Procumbens All Change

If you look for perfection, you’ll never be content.

        Leo Tolstoy

Not been around in a while as health issues and moving home (we hope) have taken priority. I have however had a good week or two and thought I would spend a bit of time on all my trees.

I only have eight trees now so really I can now actually enjoy spending time working with them rather than thinking of it as a chore. When I first started on the road to Bonsai and over subsequent years I became what I can only imagine as addicted to having more and more trees.

sure I had nothing like the amount as many do and have done over time mostly because pretty much all my trees were large ones. Some so heavy it took two to move them. Thirty-one years later and I’ve gone much much smaller. Sure not Shohin sized but all manageable by one person and don’t need the wheelbarrow to move them.

I’ll upload a few others, but for now my old cascading Procumbens had gone a bit bushy again so figured I sit and think about a future for it. I repotted three years ago after obtaining a rather nice pot whilst up at the Swindon Winter image Show.

Here it can be seen as a Yeti like Cascade.

Procumbens November 2011

The pot above was a very heavy one from Peter Chan. The great problem with the Procumbens Juniper is the foliage gets pretty heavy and creating a cascade became difficult for me, as I found the weight of the branch required permanent wiring to keep any kind of shape.

Here it can be seen after a fall in high winds with some branches broken. I threw it in this pot which I quickly purchased from the local Garden Centre. To give an idea of size the slab that the pot is sat on is 40cm in diameter.

Juniper March 2010

Again I figured I would leave it and see what happens.
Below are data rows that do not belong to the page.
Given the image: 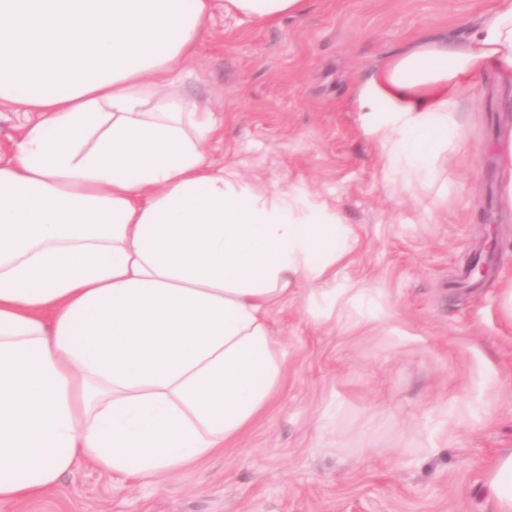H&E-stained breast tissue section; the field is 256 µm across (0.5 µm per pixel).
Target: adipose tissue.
Wrapping results in <instances>:
<instances>
[{
    "instance_id": "adipose-tissue-1",
    "label": "adipose tissue",
    "mask_w": 512,
    "mask_h": 512,
    "mask_svg": "<svg viewBox=\"0 0 512 512\" xmlns=\"http://www.w3.org/2000/svg\"><path fill=\"white\" fill-rule=\"evenodd\" d=\"M308 0H0V103L36 113L0 162V504L82 461L157 477L246 430L281 378L270 310L356 246L297 189L210 162L224 121L168 87L215 10ZM512 85V0L357 90L384 172L435 183L476 82Z\"/></svg>"
}]
</instances>
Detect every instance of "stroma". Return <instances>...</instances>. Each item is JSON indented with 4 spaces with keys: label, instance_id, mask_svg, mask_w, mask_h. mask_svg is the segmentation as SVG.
Returning <instances> with one entry per match:
<instances>
[{
    "label": "stroma",
    "instance_id": "obj_1",
    "mask_svg": "<svg viewBox=\"0 0 512 512\" xmlns=\"http://www.w3.org/2000/svg\"><path fill=\"white\" fill-rule=\"evenodd\" d=\"M494 0H309L273 24L214 12L171 75L224 118L216 165L326 202L359 244L272 310L280 386L224 451L142 479L89 462L0 512H496L491 463L512 451V220L496 135L512 91L486 77L458 114L467 139L434 185L385 176L356 88L423 39L464 41ZM493 272L456 274L483 242ZM342 288L334 308L323 289ZM372 295L373 313L352 299Z\"/></svg>",
    "mask_w": 512,
    "mask_h": 512
}]
</instances>
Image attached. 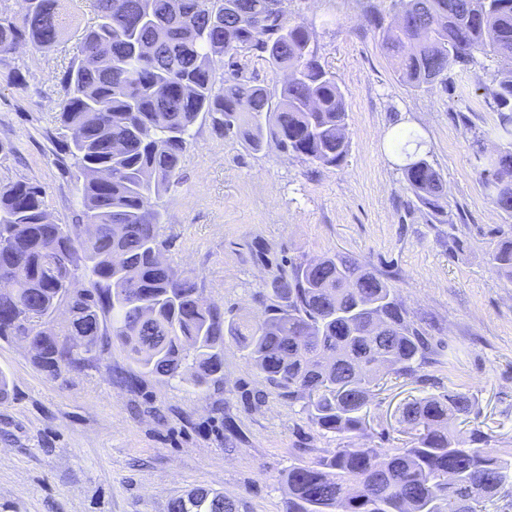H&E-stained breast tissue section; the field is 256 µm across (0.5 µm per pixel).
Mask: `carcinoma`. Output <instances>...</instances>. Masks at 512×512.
<instances>
[{"instance_id":"carcinoma-1","label":"carcinoma","mask_w":512,"mask_h":512,"mask_svg":"<svg viewBox=\"0 0 512 512\" xmlns=\"http://www.w3.org/2000/svg\"><path fill=\"white\" fill-rule=\"evenodd\" d=\"M81 56L61 75V151L74 161L80 210L58 224L43 187L0 184V340L28 343L51 380L104 360L117 345L141 373L205 393L224 386V345L340 445L288 468L285 512H481L512 498V450L489 447L473 397L450 391L407 402L409 440L373 448L367 408L381 381L412 378L436 343L397 299L389 278L341 253L271 261L253 294L261 316L202 298L192 272L164 257L158 200L179 184L198 118L252 154L273 147L310 167H340L350 149L345 95L292 17L288 0H92ZM397 79L412 88L467 66L500 60L482 83L497 120L477 157L492 204L512 213V0H391L372 18ZM65 28L61 0H20L0 17V53L49 51ZM261 61L286 80L257 83ZM224 67L217 76L216 66ZM404 178L418 210L439 214L440 172L411 143ZM489 262L512 284V240ZM69 312L66 321L58 312ZM85 341L75 351L70 337ZM469 425L457 429L456 422ZM171 512H237L216 491L178 498Z\"/></svg>"}]
</instances>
It recovered well and I cleaned it out to see once more if a possible cascade without permanent wire was possible. See the first image. Also this one. Cleaned out and removed from pot to go into the PC grey one.
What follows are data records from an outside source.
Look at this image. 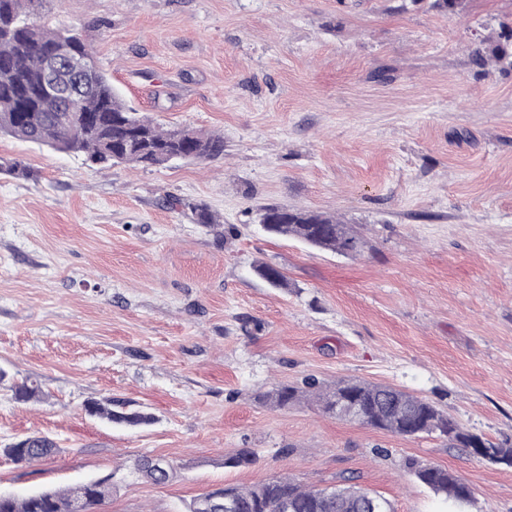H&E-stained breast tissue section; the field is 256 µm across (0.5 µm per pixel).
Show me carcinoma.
Returning a JSON list of instances; mask_svg holds the SVG:
<instances>
[{"label":"carcinoma","instance_id":"cac0c4a2","mask_svg":"<svg viewBox=\"0 0 512 512\" xmlns=\"http://www.w3.org/2000/svg\"><path fill=\"white\" fill-rule=\"evenodd\" d=\"M33 0H0V133L16 139L51 146L60 152L80 153L94 165L109 168L117 164L160 167L174 159L211 160L224 155V138L203 134L188 127L164 128L139 115L112 88L101 68L70 79L80 94V110H70L68 99L45 92L44 56L60 58L74 51L94 58L80 38L66 35L28 18ZM512 36V28L501 31L488 47V55L478 54L476 62L485 66L512 67V53L501 40ZM262 216L264 230L274 236L302 240L336 253L356 255L364 242L333 215L317 211L269 206ZM276 408L303 401L314 403L323 414L337 417L342 404L358 409L357 422L396 436L415 437L437 433L456 447L471 450L480 436L463 428L432 402L389 386L338 381L325 384L314 377L302 385L282 384L264 395ZM87 411L109 421L141 424L147 417L120 414L112 401L91 402ZM493 453L482 459L512 467V447L492 446ZM58 451L48 436H29L23 448L5 447L0 452L16 463H32ZM256 461V453L241 448L224 456V466L238 468ZM410 472L434 494L443 495L458 506L468 504L473 490L459 474L446 468L408 462ZM136 470L156 484L167 482L173 466L160 459L140 457ZM111 484L96 480L64 489L45 490L0 503V512H72V503L83 491L84 512H97L109 495ZM370 491L342 477L325 487L307 486L291 477H273L259 485H225L211 489L189 506V512H226L224 503L235 505L233 512H367Z\"/></svg>","mask_w":512,"mask_h":512}]
</instances>
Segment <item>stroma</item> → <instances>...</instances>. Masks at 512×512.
<instances>
[{"label": "stroma", "instance_id": "35a3bbf8", "mask_svg": "<svg viewBox=\"0 0 512 512\" xmlns=\"http://www.w3.org/2000/svg\"><path fill=\"white\" fill-rule=\"evenodd\" d=\"M431 3L36 0L31 19L79 32L129 106L223 135L224 154L99 168L0 135V446L58 445L0 456L1 492L108 478L99 512H188L225 484L352 476L394 512H448L415 459L464 477L469 512H512V468L260 400L308 377L389 385L512 445V69L474 61L512 0ZM271 205L335 215L366 246L269 236ZM28 378L42 395L18 401L9 386ZM106 400L154 421L88 413ZM240 448L256 463L225 467ZM143 455L173 463L166 483L135 472ZM28 444L23 448H0L3 454H6L16 463H32L48 458L58 451L57 443L48 436H28Z\"/></svg>", "mask_w": 512, "mask_h": 512}]
</instances>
The root-ball was indeed looking well recovered and so into the PC pot it went. Over time I just didn’t or could not get my head round the tree. I wondered if actually creating something with this one was out of my own skill-set? I’m not to proud to admit at times I’ve wondered if I was capable, and fumbled at times. Oh I thought I’d include the absolute original image of the tree. This was prior to falling and prior to a much needed trim.
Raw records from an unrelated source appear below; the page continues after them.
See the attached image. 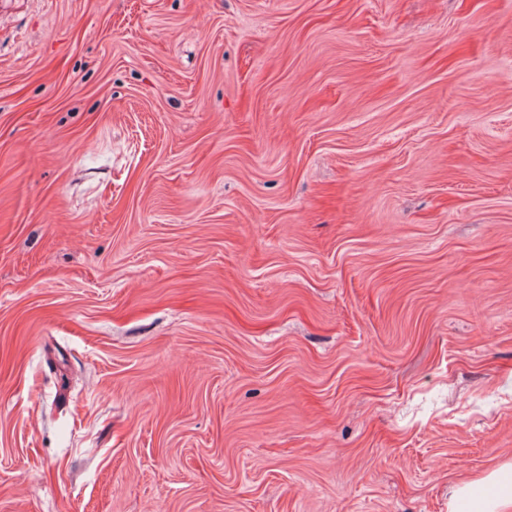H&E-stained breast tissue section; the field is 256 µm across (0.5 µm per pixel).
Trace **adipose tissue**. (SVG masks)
I'll use <instances>...</instances> for the list:
<instances>
[{"label":"adipose tissue","mask_w":512,"mask_h":512,"mask_svg":"<svg viewBox=\"0 0 512 512\" xmlns=\"http://www.w3.org/2000/svg\"><path fill=\"white\" fill-rule=\"evenodd\" d=\"M448 512H512V462L460 480L448 498Z\"/></svg>","instance_id":"adipose-tissue-1"}]
</instances>
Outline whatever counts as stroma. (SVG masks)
<instances>
[{"label": "stroma", "instance_id": "stroma-1", "mask_svg": "<svg viewBox=\"0 0 512 512\" xmlns=\"http://www.w3.org/2000/svg\"><path fill=\"white\" fill-rule=\"evenodd\" d=\"M506 461L512 0H0V512Z\"/></svg>", "mask_w": 512, "mask_h": 512}]
</instances>
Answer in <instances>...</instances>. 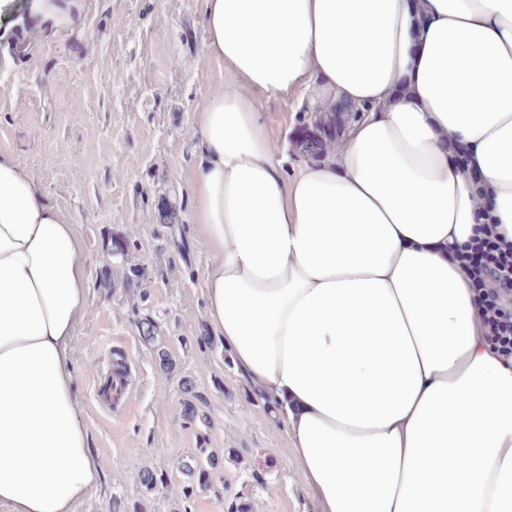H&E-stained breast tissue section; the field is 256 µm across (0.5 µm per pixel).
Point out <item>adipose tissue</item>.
<instances>
[{"label": "adipose tissue", "mask_w": 512, "mask_h": 512, "mask_svg": "<svg viewBox=\"0 0 512 512\" xmlns=\"http://www.w3.org/2000/svg\"><path fill=\"white\" fill-rule=\"evenodd\" d=\"M192 222L204 317L280 403L314 512H512V358L455 256L512 240V0H206ZM370 105L285 172L261 96ZM78 225L0 153V512H75L102 472L70 366Z\"/></svg>", "instance_id": "obj_1"}]
</instances>
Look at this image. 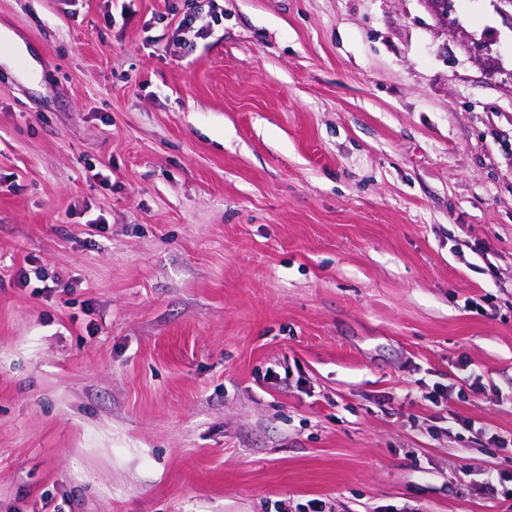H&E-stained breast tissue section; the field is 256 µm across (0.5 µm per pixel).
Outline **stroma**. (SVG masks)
<instances>
[{
  "instance_id": "stroma-1",
  "label": "stroma",
  "mask_w": 512,
  "mask_h": 512,
  "mask_svg": "<svg viewBox=\"0 0 512 512\" xmlns=\"http://www.w3.org/2000/svg\"><path fill=\"white\" fill-rule=\"evenodd\" d=\"M214 4L0 0V512H512V18Z\"/></svg>"
}]
</instances>
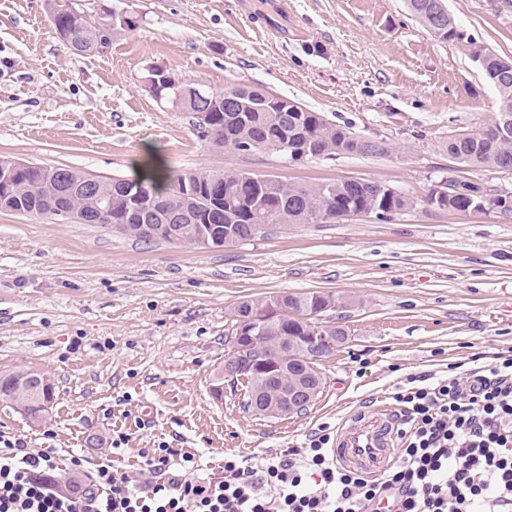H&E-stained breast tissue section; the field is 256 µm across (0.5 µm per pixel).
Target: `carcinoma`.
Segmentation results:
<instances>
[{"label": "carcinoma", "instance_id": "carcinoma-1", "mask_svg": "<svg viewBox=\"0 0 512 512\" xmlns=\"http://www.w3.org/2000/svg\"><path fill=\"white\" fill-rule=\"evenodd\" d=\"M411 15L440 42L456 46L474 62L485 80L499 96L498 113L512 114V60L504 59L477 41L448 13L444 0H405ZM50 20L56 34L65 39L64 46L82 53H100L110 43L103 27L93 26L81 17L59 13L50 7ZM157 90L172 105L191 114L192 119L204 114L208 129L198 132V138L211 149L241 151L248 145L272 140L287 141L288 154L308 159L332 157L341 153L381 156L387 145H374L347 127L329 122L324 115L303 108L285 98L279 105L264 101L263 90L243 84H230L216 92H207L197 84L167 70L159 78ZM448 155L477 168L501 169L512 167V136L504 137L492 123L479 132L459 133L448 137ZM216 181L235 192L224 201V208L211 211L203 203L204 191ZM188 187L184 191L180 186ZM142 191L153 200L146 220L148 224H171L178 227L179 237L151 236L140 232L139 220L130 217L129 197ZM479 187L462 181L456 194L439 201L427 194L424 202L431 208L440 206L450 212L465 213L471 209V198ZM10 211L35 214L63 220L65 216L50 210L55 204L65 211L90 215L94 224L118 229L139 241L163 240L169 243L192 244L200 234L224 237V226L233 225L234 235L241 241L250 240L252 225L264 220L272 228L290 224H310L312 214L339 208L356 211L375 208L395 213L409 208L412 202L402 193L373 181L340 180L315 184H294L271 174L248 171L200 170L168 177L162 183L153 177L126 179L94 176L65 168L31 164L11 180ZM338 298L329 293H292L287 306L295 311L323 308ZM268 298L247 299L234 314L231 332L226 341L232 343L237 334L239 318L247 312L265 310ZM282 323L278 318H266L261 333L255 337L258 352L272 357L281 346ZM304 371L283 365L280 373L266 379L248 375L246 405H252L255 395L267 390L278 391L288 379Z\"/></svg>", "mask_w": 512, "mask_h": 512}]
</instances>
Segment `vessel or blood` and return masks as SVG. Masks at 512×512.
<instances>
[{"label":"vessel or blood","mask_w":512,"mask_h":512,"mask_svg":"<svg viewBox=\"0 0 512 512\" xmlns=\"http://www.w3.org/2000/svg\"><path fill=\"white\" fill-rule=\"evenodd\" d=\"M394 419L385 410L360 415L344 426L332 454L341 465L375 476L395 457Z\"/></svg>","instance_id":"obj_1"}]
</instances>
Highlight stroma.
Masks as SVG:
<instances>
[{"mask_svg":"<svg viewBox=\"0 0 512 512\" xmlns=\"http://www.w3.org/2000/svg\"><path fill=\"white\" fill-rule=\"evenodd\" d=\"M459 25L512 58V0H445ZM89 22L125 11L130 28L95 55L58 40L46 0H0V157L129 178L149 150L170 174L250 170L312 184L390 186L412 208L377 219L293 224L232 247L138 241L113 228L0 211V379L46 374L42 418L0 402V439L53 449L85 472L140 468L146 448H180L197 474L301 447L362 410L393 407L408 378L446 375L512 350V216L425 205L449 176L512 191V171L449 158V136L489 124L497 92L404 0H79ZM161 66L206 90L244 84L383 139V156L298 163L214 151L189 113L157 101ZM330 292L324 320L347 340L318 365L321 391L299 416L244 408L246 385L211 392L238 303ZM124 436L120 449L112 440Z\"/></svg>","mask_w":512,"mask_h":512,"instance_id":"1","label":"stroma"}]
</instances>
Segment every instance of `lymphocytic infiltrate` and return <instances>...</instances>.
Listing matches in <instances>:
<instances>
[{"label": "lymphocytic infiltrate", "mask_w": 512, "mask_h": 512, "mask_svg": "<svg viewBox=\"0 0 512 512\" xmlns=\"http://www.w3.org/2000/svg\"><path fill=\"white\" fill-rule=\"evenodd\" d=\"M401 448L377 477L336 464L331 436L253 464L228 457L199 477L191 454L163 448L138 472L99 466L69 481L50 449L0 447V512H512V354L395 393Z\"/></svg>", "instance_id": "lymphocytic-infiltrate-1"}]
</instances>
Moving on and as I started off saying eventually I had had enough of constant wiring and thus decided enough was enough and into a much smaller more manageable pot. This was the one I spoke about earlier the one I got from Swindon.

Procumbens 2011

And yet I still wasn’t happy! Yes it looked to me a heck of a lot better but balance wise it wasn’t right and I still wondered if it had too many branches. Moving bang up to date from 2011 when I popped it into the pot above, I purchased another pot whilst in Swindon this year at the winter Image Show, and paid the mighty sum of £22.50 for it. Brand new, Chinese, perfect condition and deep enough to get a bit more root growing and also to see how it looks in a more rectangular pot. Incidentally I should say I like the following image very much and it will be my intention to get another rectangular pot but not so deep.

Taken a couple of days ago March 2014 in the new pot. Tree needs an overall tweak bend over to the left by a few mm which i’ll do with the foliage when recovered from the repot.

Thank you if you are still with me and reading; I hope you enjoyed it?

Procumbens 200314

10 thoughts on “Procumbens All Change

  1. Great post Mike, Nice to see the development of this tree over years. First time I saw you putting up the new photo on facebook after removing the cascade branch I thought ‘Oh, what have you done!’. But it is looking better now actually 🙂

    Take care!

  2. Procubens . Do they ever mature. Every year I spend hours cleaning off the brown bits. I have 3 of them and they. Take a lot of time just cleaning off the brown bits.

    1. mozzytheboy

      Absolutely they do. A good soil medium with feeding taking place throughout the growing season. I never cut this species preferring to put thin protective gloves on and pinch out. You’ll also know that back inside the tree where light does not reach unless sufficiently thinned you will indeed get plenty of brown; again, generally avoidable with on-going management. The Procumbens is certainly not a subject that can be left to its own devices.

      I give plenty of seaweed tonic (not feed) throughout the season and this gives me a lovely foliage colour in combination with general watering and liberal doses of sunshine. Again mentioning the sunshine; it will thank you for placing it in full sun and depending on your East & West the tree will need some physical moving by you to ensure a good even soaking by the sunshine.

      With liquid feed I tend to use whatever I have, but do keep going back to ‘ONE’ Bio-stimulant plant food which contains many natural extracts. Hand on heart I thoroughly recommend it. If you can get it in powder form all the better. It goes a long way and you can play around with the strength in said powder form.